Cela m’a amené à m’intéresser à une autre histoire de paperasse à la FCEI : celle de Claude Lavoie, un ébéniste ontarien qui prétend que l’ARC a porté à deux fois par mois la fréquence de versement des retenues de la paie de ses employés, sans l’en informer. Or, il s’est trouvé à faire ses versements un jour en retard, ce qui lui a valu une amende de 1 000 $. On aurait pensé qu’il s’agissait là aussi d’un événement très récent. Mais j’ai découvert que le Financial Post a écrit quelque chose au sujet de la plainte de Lavoie dans un reportage inspiré de la FCEI au sujet de la paperasse en octobre 2010 - il y a 16 mois. J’aurais cru que, si ce genre de bourde de l’ARC est commun, la FCEI aurait pu trouver un exemple plus récent plutôt que de recycler une vieille histoire comme celle‑là. La FCEI prétend qu’il est difficile de persuader les petites entreprises de se plaindre publiquement parce qu’elles craignent les représailles de l’ARC.
J’ai aussi appris, par le reportage du Financial Post, que l’ARC a réglé l’affaire en faveur de Lavoie et lui a remboursé l’amende de 1 000 $, chose que la FCEI a oublié de mentionner dans son carnet de la paperasse. J’aurais pensé que le fait que l’ARC a écouté la plainte de Lavoie et y a répondu était une information intéressante. Puisque l’ARC est incapable de discuter de l’affaire, j’ai demandé à Mme Jones quelle preuve elle avait que l’ARC n’a pas informé Lavoie d’avance qu’il devrait augmenter la fréquence de ses versements. C’est là‑dessus que s’articule tout le reportage. Elle n’a pas répondu à ma question. Lorsque j’ai demandé à Lavoie s’il pourrait dire de façon positive que l’ARC ne lui a pas donné de préavis, il a été d’un vague surprenant : « Pas que je me rappelle, a‑t‑il répondu. Je suis sûr que si j’avais reçu cet avis, je me serais conformé. »

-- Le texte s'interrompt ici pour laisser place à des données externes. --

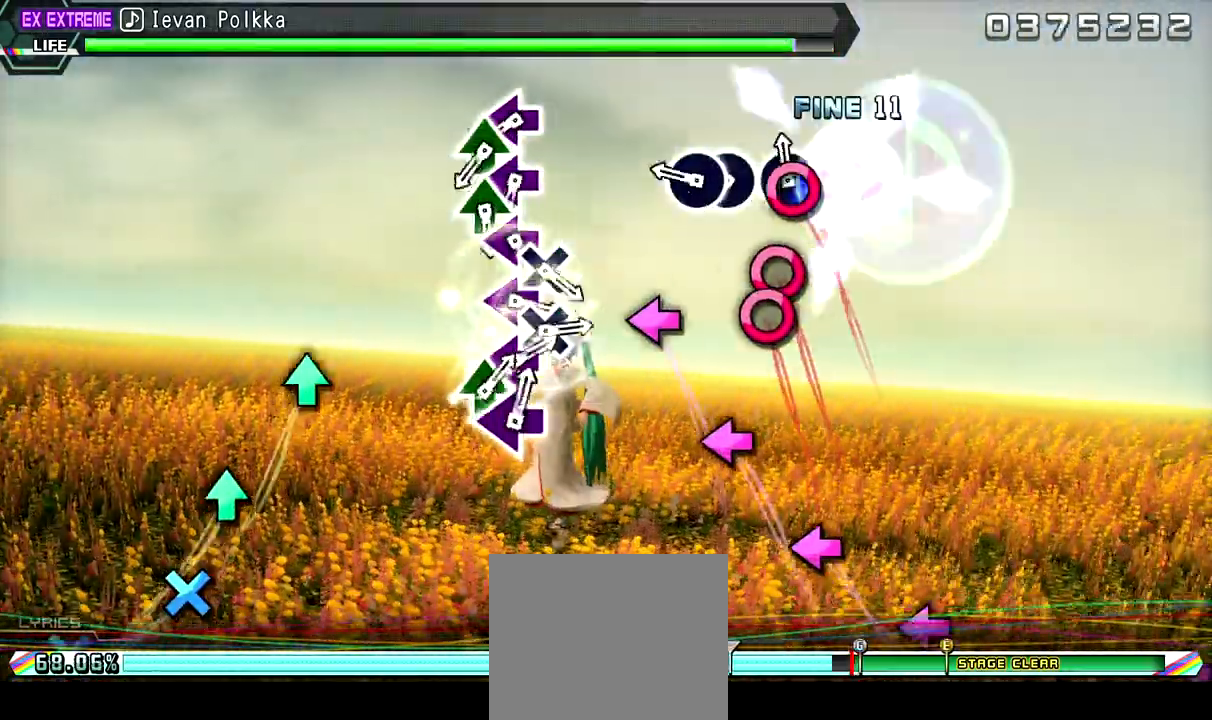
{"buttons": ["DPAD_UP"], "left_stick": "center", "right_stick": "center", "events": [[67, "DPAD_RIGHT", "down"], [100, "CIRCLE", "up"], [200, "DPAD_RIGHT", "up"], [367, "SQUARE", "down"], [500, "DPAD_UP", "down"], [500, "SQUARE", "up"]]}
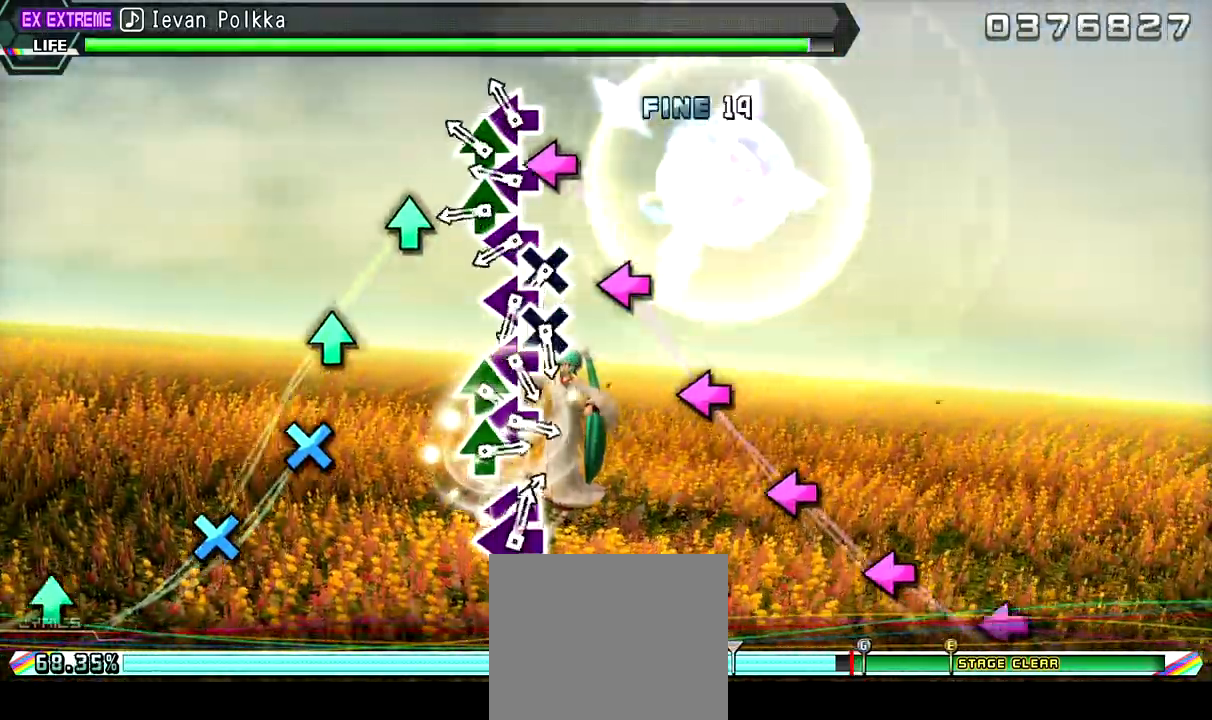
{"buttons": [], "left_stick": "center", "right_stick": "center", "events": [[133, "DPAD_UP", "up"], [133, "SQUARE", "down"], [233, "DPAD_UP", "down"], [267, "SQUARE", "up"], [367, "SQUARE", "down"], [400, "DPAD_UP", "up"], [500, "SQUARE", "up"]]}
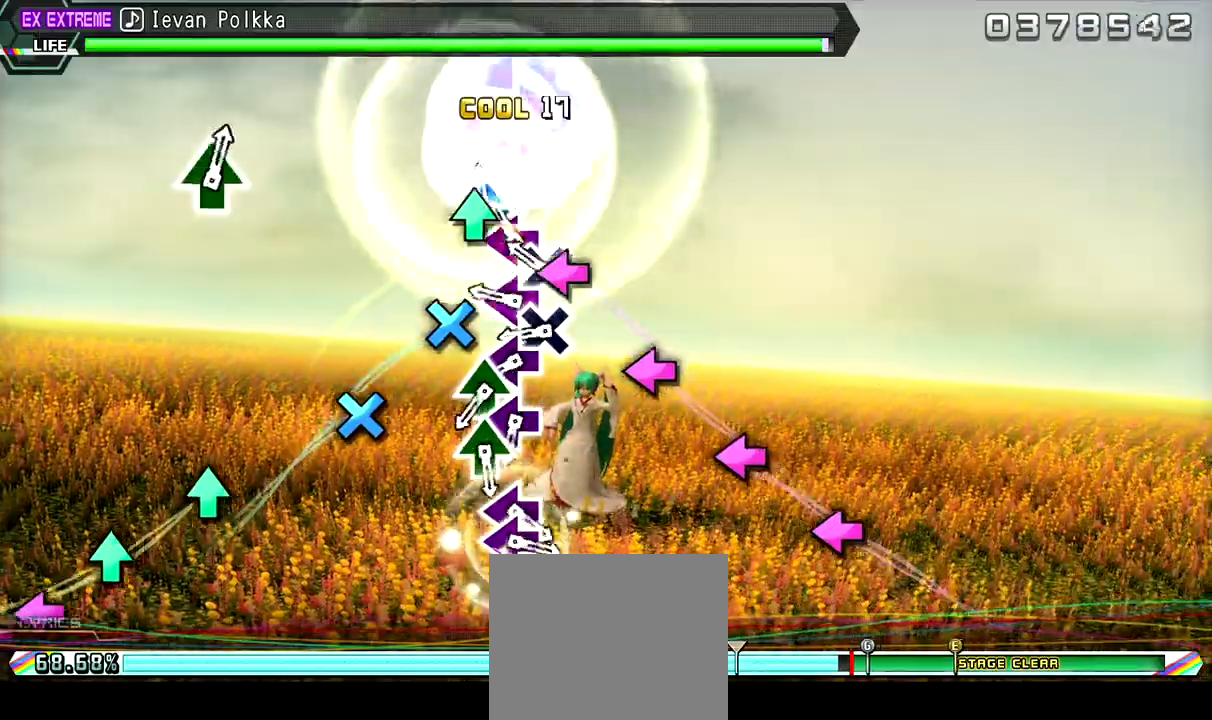
{"buttons": ["SQUARE"], "left_stick": "center", "right_stick": "center", "events": [[33, "DPAD_DOWN", "down"], [133, "SQUARE", "down"], [167, "DPAD_DOWN", "up"], [300, "DPAD_DOWN", "down"], [300, "SQUARE", "up"], [367, "SQUARE", "down"], [433, "DPAD_DOWN", "up"]]}
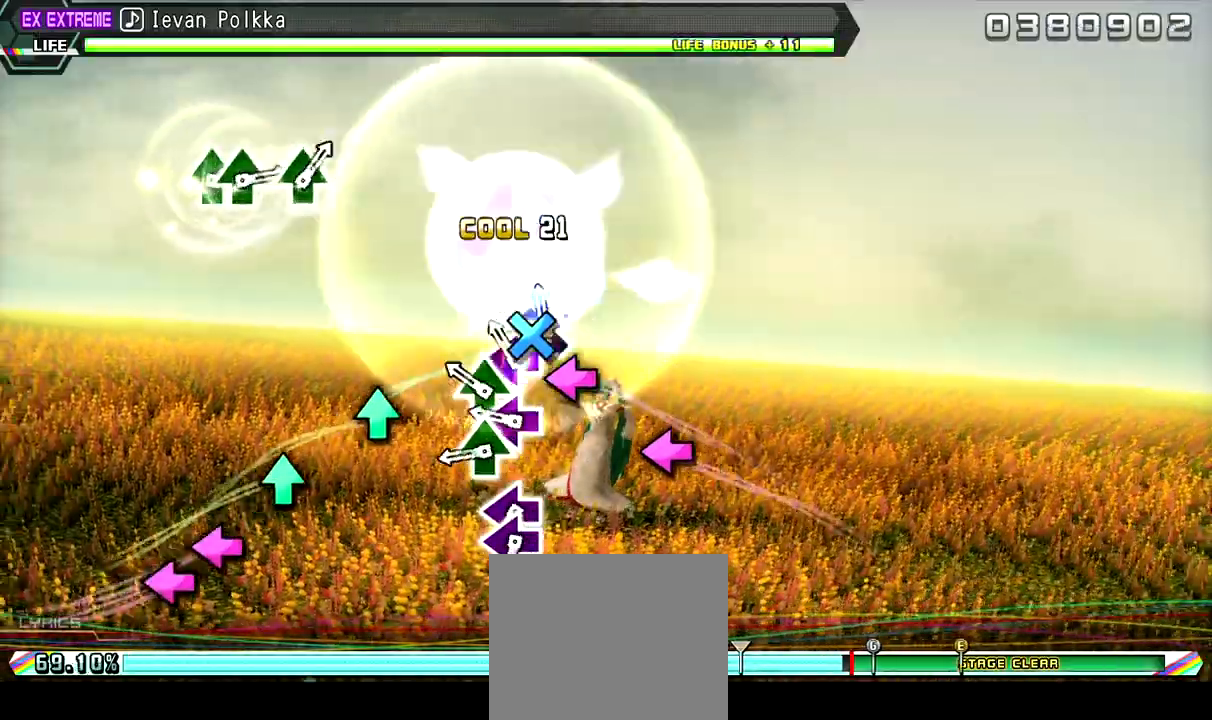
{"buttons": [], "left_stick": "center", "right_stick": "center", "events": [[67, "SQUARE", "up"], [100, "DPAD_UP", "down"], [167, "SQUARE", "down"], [200, "DPAD_UP", "up"], [267, "DPAD_UP", "down"], [300, "SQUARE", "up"], [400, "DPAD_UP", "up"]]}
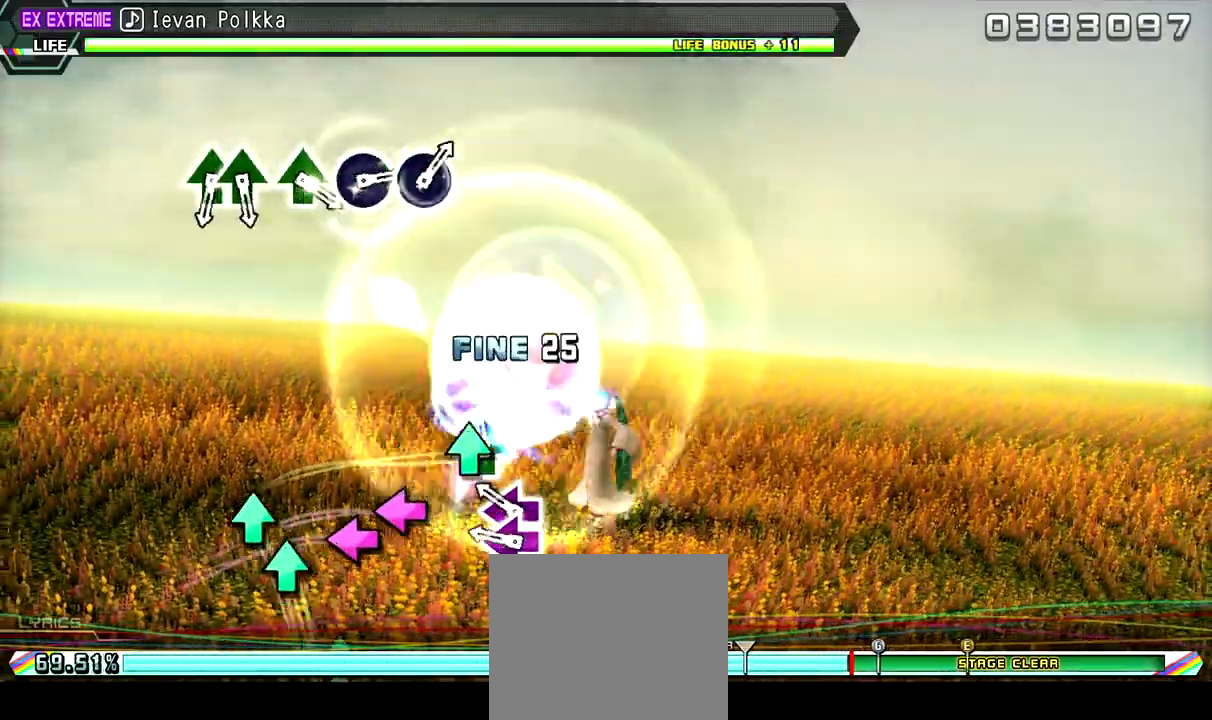
{"buttons": [], "left_stick": "center", "right_stick": "center", "events": [[67, "SQUARE", "down"], [133, "DPAD_LEFT", "down"], [233, "SQUARE", "up"], [267, "DPAD_LEFT", "up"]]}
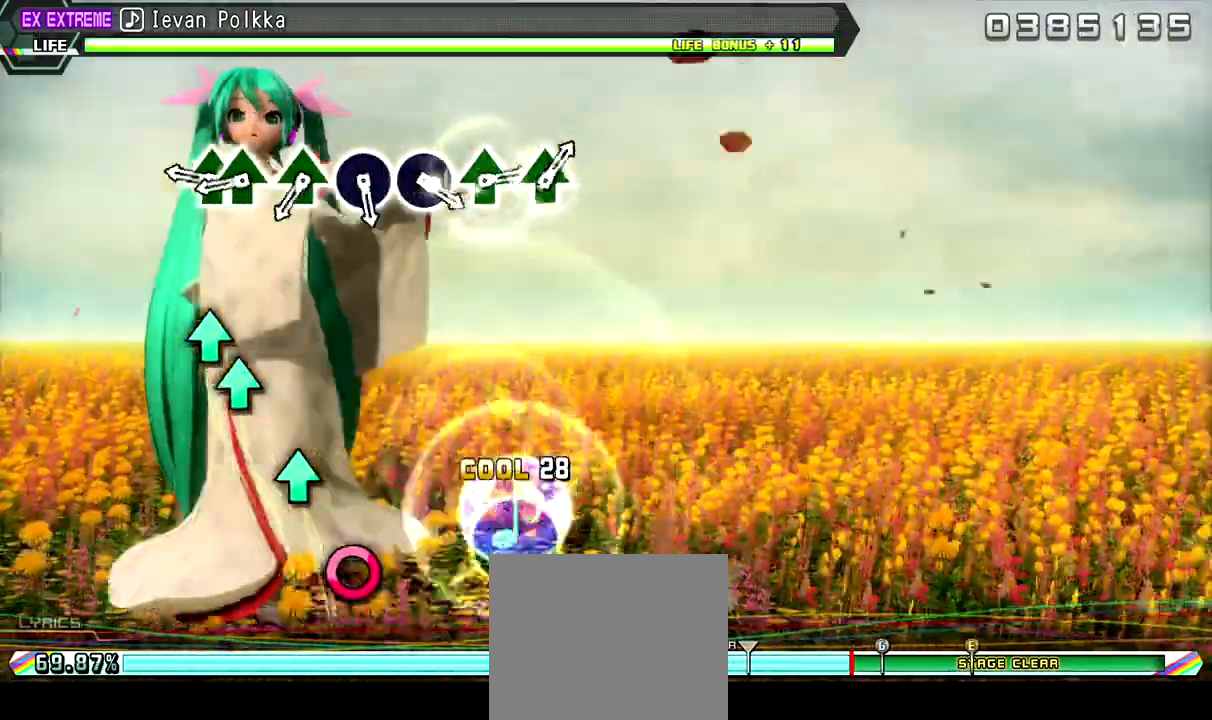
{"buttons": ["TRIANGLE"], "left_stick": "center", "right_stick": "center", "events": [[133, "TRIANGLE", "down"], [233, "DPAD_UP", "down"], [267, "TRIANGLE", "up"], [367, "DPAD_UP", "up"], [467, "TRIANGLE", "down"]]}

Je lui ai demandé s’il avait demandé à l’ARC la preuve qu’elle lui avait envoyé ce préavis. Cela me semble la chose évidente à faire. Mais Lavoie ne pense pas comme moi : « Cela ne m’a pas traversé l’esprit à ce moment‑là », a‑t‑il répondu. Une chose dont je suis certain, c’est que l’histoire de Lavoie est incompatible avec mon expérience. Lorsque l’ARC a voulu que je règle mes impôts sur le revenu plus rapidement, elle me l’a dit bien d’avance. Elle est aussi incompatible avec la politique officielle de l’ARC, qui est que, lorsque le contribuable doit changer la fréquence de ses versements, « nous vous informerons par écrit, habituellement en décembre, de la date pour laquelle nous devons recevoir vos versements pour l’année suivante ». M’appuyant sur ma vérification des carnets de la paperasse, et d’autres histoires de la même eau, je conseillerais aux lecteurs de les prendre avec un gros grain de sel, surtout lorsqu’elles viennent de la FCEI.